What is Scanlation?

This section is created to help those who are wondering just how scanlations are made, and to correct those who have been misinformed of the process.

The following pages will go over the steps involved in completing a scanlation project from beginning to end. This is not precisely how things work in Be With You Scans or other groups, but a general guide. If there are multiple popular ways to do a certain step, it will be noted.

Terms

Raw
When a manga has just been scanned, it is called a raw. A raw is the manga still in its language. Ideally, raws are in Japanese, but there could also be Chinese raws, Korean raws, or even French raws. Scanning English raws is very rare and more illegal than usual.
HQ and LQ
This usually refers to where the scans came from. LQ (low quality) is when the manga has been scanned from the magazine; for example, Naruto runs in Shounen Jump magazine one chapter a week, and is then later released in volumes containing several chapters. Magazine scans are usually the ones with crappy midtones and lots of 'dust' on black areas. Many groups will wait for the volumes to come out so they can scan that instead. Here in Be With You Scans, we bring you the latest Tsubasa in LQ magazine releases and later follow up with a HQ (high quality) volume scan release (the re-edits). LQ scans are typically more frustrating difficult to edit, but there can be a wide range of differences in editing HQ and LQ. Some editors who specialize in one may find it difficult to switch to the other.
Redrawing
You've all seen those double pagers in manga. Many people think it just comes like that. NO. No matter how well scanned the pages were, double pagers always turn out to have a gap between then when you try to piece them together. The gap could be 1 cm or wider. In these cases, the editor has to manually redraw and clone the space in, so that when they are finished it looks like one complete, seamless image. You also need to redraw when the artist placed Japanese text directly on the image; you need to take the text out, redraw it, and place English text on top. Often this is the hardest part of editing, and comes with practise.

Outline of the Process

Once a scanlation group has settled on what title to work on with a new project, or is ready to work on the next section (chapter or volume) of an existing project, the hard work of scanlation begins.

The general steps for the creation of a scanlated manga are:

  1. Scanning
  2. Translation
  3. Cleanup and Editing
  4. Quality Check
  5. Packaging and Release

To ease the workload of those participating in the process, each member of the team is focused on a single one of the above steps. This allows volunteers to contribute to the best of their abilities and avoids any one person from having to learn all the steps in-depth.

Next: Step 1 - Scanning

The Process

  1. Ideally, the scanner buys a hard copy of the manga. They melt the plastic binding of the volume/magazine with a hairdryer (though I've heard rumors of a microwave) so that the pages come out as unadulterated as possible, and then scan each page with a very nice scanner.
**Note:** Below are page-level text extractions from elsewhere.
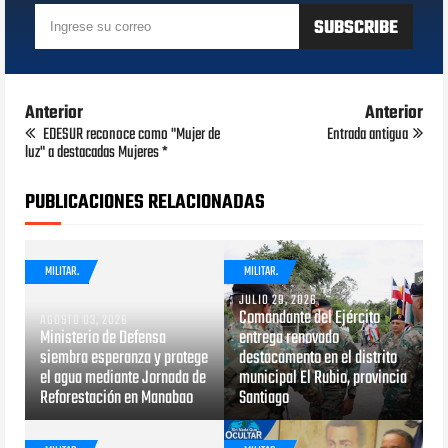
Anterior
Anterior
EDESUR reconoce como "Mujer de
Entrada antigua
luz" a destacadas Mujeres *
PUBLICACIONES RELACIONADAS
MILITAR.
MILITAR.
JULIO 29, 2026
Comandante del Ejército
AGOSTO 03, 2026
Ministerio de Defensa
entrega renovado
siembra esperanza y protege
destacamento en el distrito
el agua mediante Jornada de
municipal El Rubio, provincia
Reforestación en Manabao
Santiago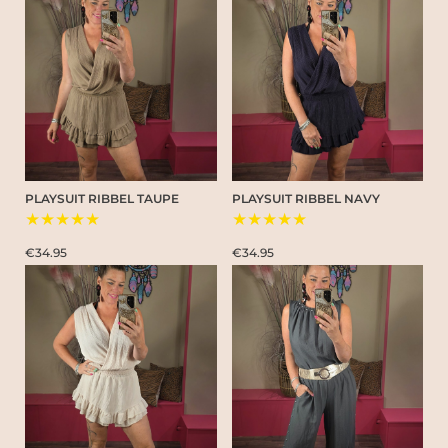
PLAYSUIT RIBBEL TAUPE
PLAYSUIT RIBBEL NAVY
★★★★★
★★★★★
€34.95
€34.95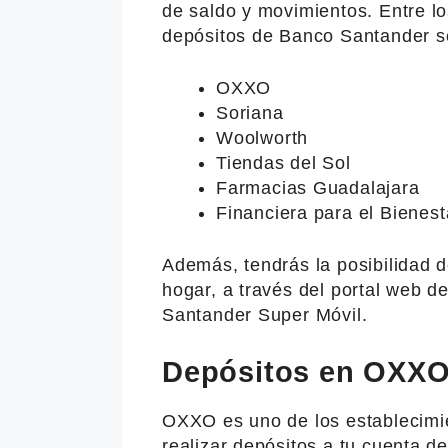
de saldo y movimientos. Entre l
depósitos de Banco Santander s
OXXO
Soriana
Woolworth
Tiendas del Sol
Farmacias Guadalajara
Financiera para el Bienest
Además, tendrás la posibilidad 
hogar, a través del portal web d
Santander Super Móvil.
Depósitos en OXX
OXXO es uno de los establecimi
realizar depósitos a tu cuenta d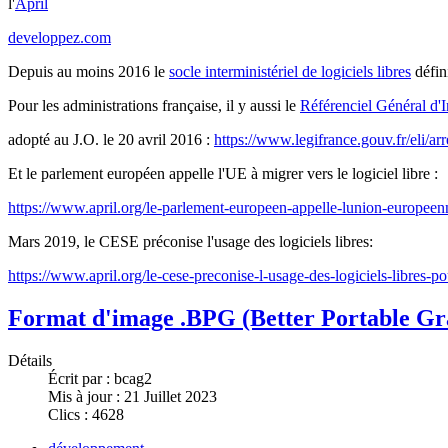
l'
April
developpez.com
Depuis au moins 2016 le
socle interministériel de logiciels libres
défini
Pour les administrations française, il y aussi le
Référenciel Général d'I
adopté au J.O. le 20 avril 2016 :
https://www.legifrance.gouv.fr/eli/
Et le parlement européen appelle l'UE à migrer vers le logiciel libre :
https://www.april.org/le-parlement-europeen-appelle-lunion-europeenne
Mars 2019, le CESE préconise l'usage des logiciels libres:
https://www.april.org/le-cese-preconise-l-usage-des-logiciels-libres-
Format d'image .BPG (Better Portable Gr
Détails
Écrit par :
bcag2
Mis à jour : 21 Juillet 2023
Clics : 4628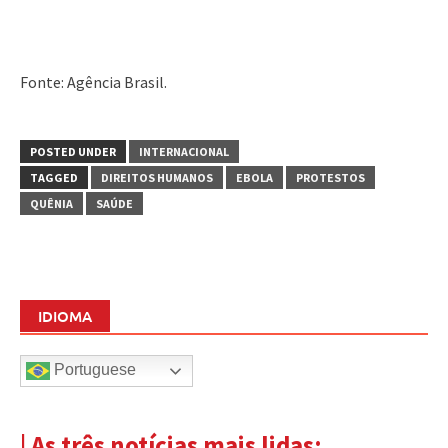
Fonte: Agência Brasil.
POSTED UNDER
INTERNACIONAL
TAGGED
DIREITOS HUMANOS
EBOLA
PROTESTOS
QUÊNIA
SAÚDE
IDIOMA
Portuguese
| As três notícias mais lidas: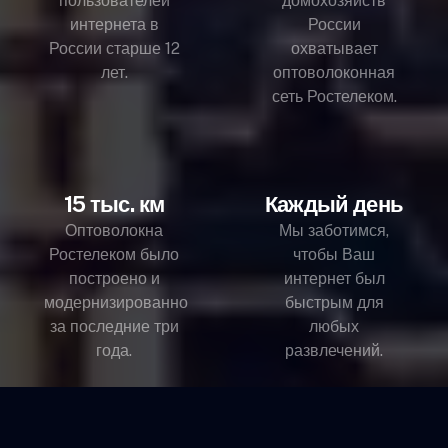
пользователей
домохозяйств
интернета в
России
России старше 12
охватывает
лет.
оптоволоконная
сеть Ростелеком.
15 тыс. км
Каждый день
Оптоволокна
Мы заботимся,
Ростелеком было
чтобы Ваш
построено и
интернет был
модернизированно
быстрым для
за последние три
любых
года.
развлечений.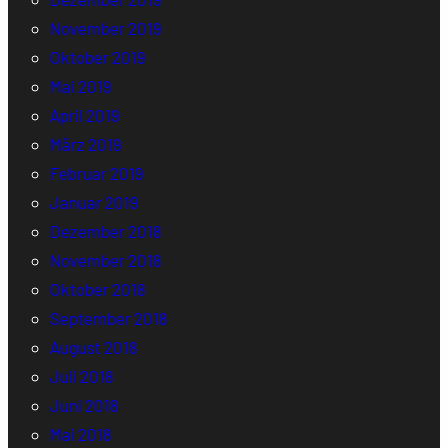
November 2019
Oktober 2019
Mai 2019
April 2019
März 2019
Februar 2019
Januar 2019
Dezember 2018
November 2018
Oktober 2018
September 2018
August 2018
Juli 2018
Juni 2018
Mai 2018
However, it is more common that the group finds the manga online (there exist many places where you can download a raw of the manga that someone else professionally scanned) and use this instead. The now-digital copy, or the raw, gets sent to the translator.
  2. The translator translates the manga. Again, ideally the translator is Japanese-English, but Chinese-English translators are much more common. The translation gets sent to the proofreader, who checks the accuracy/grammar as well as consistency/flow of the script. This is NOT merely finding spelling/grammar errors, as many people seem to think. The completed script is sent to the editor. CLICK HERE FOR MORE INFORMATION
  3. The editor cleans the raw up. They make sure the areas that are supposed to be black are black, and the areas that are supposed to be white, white (they usually scan in as varying shades of gray). They take out the Japanese text and put in the translated English text. They remove any 'dust' (gray specks on the page that aren't supposed to be there) and if there was text on an image, or if there was a double-pager, they will clone and redraw the page until it looks seamless. All this is almost always done in Adobe Photoshop. The editors may also resize the image or save it in certain formats, so that when everything is done the filesize is smaller for you to download. BWYS recognizes this as the hardest job in the process, because editors frequently need drawing skills to redraw, and it takes practise to be able to clone well. As you can see, unlike your childhood English classes, editing is not proofreading the script. It is graphically fixing the actual manga artwork so that you get an English version of how the author intended you to see their work. Being able to white out Japanese text and paste English text in the bubble is not enough. CLICK HERE TO SEE WHAT THEY DO
  4. The edited manga is sent to the QC, or quality checker. They make sure there are no typos and that the quality of the editing is constistent and flawless enough to uphold the group's reputation. A chapter is almost never ready for release on the first try, so the QC sends the editor a list of things to fix. Eventually the chapter is fit for your downloading.
  5. The finished chapter is sent to the distro; people to put in their fserves, XDCC bots, torrents, this site gets updated, etcetera. You may now leech.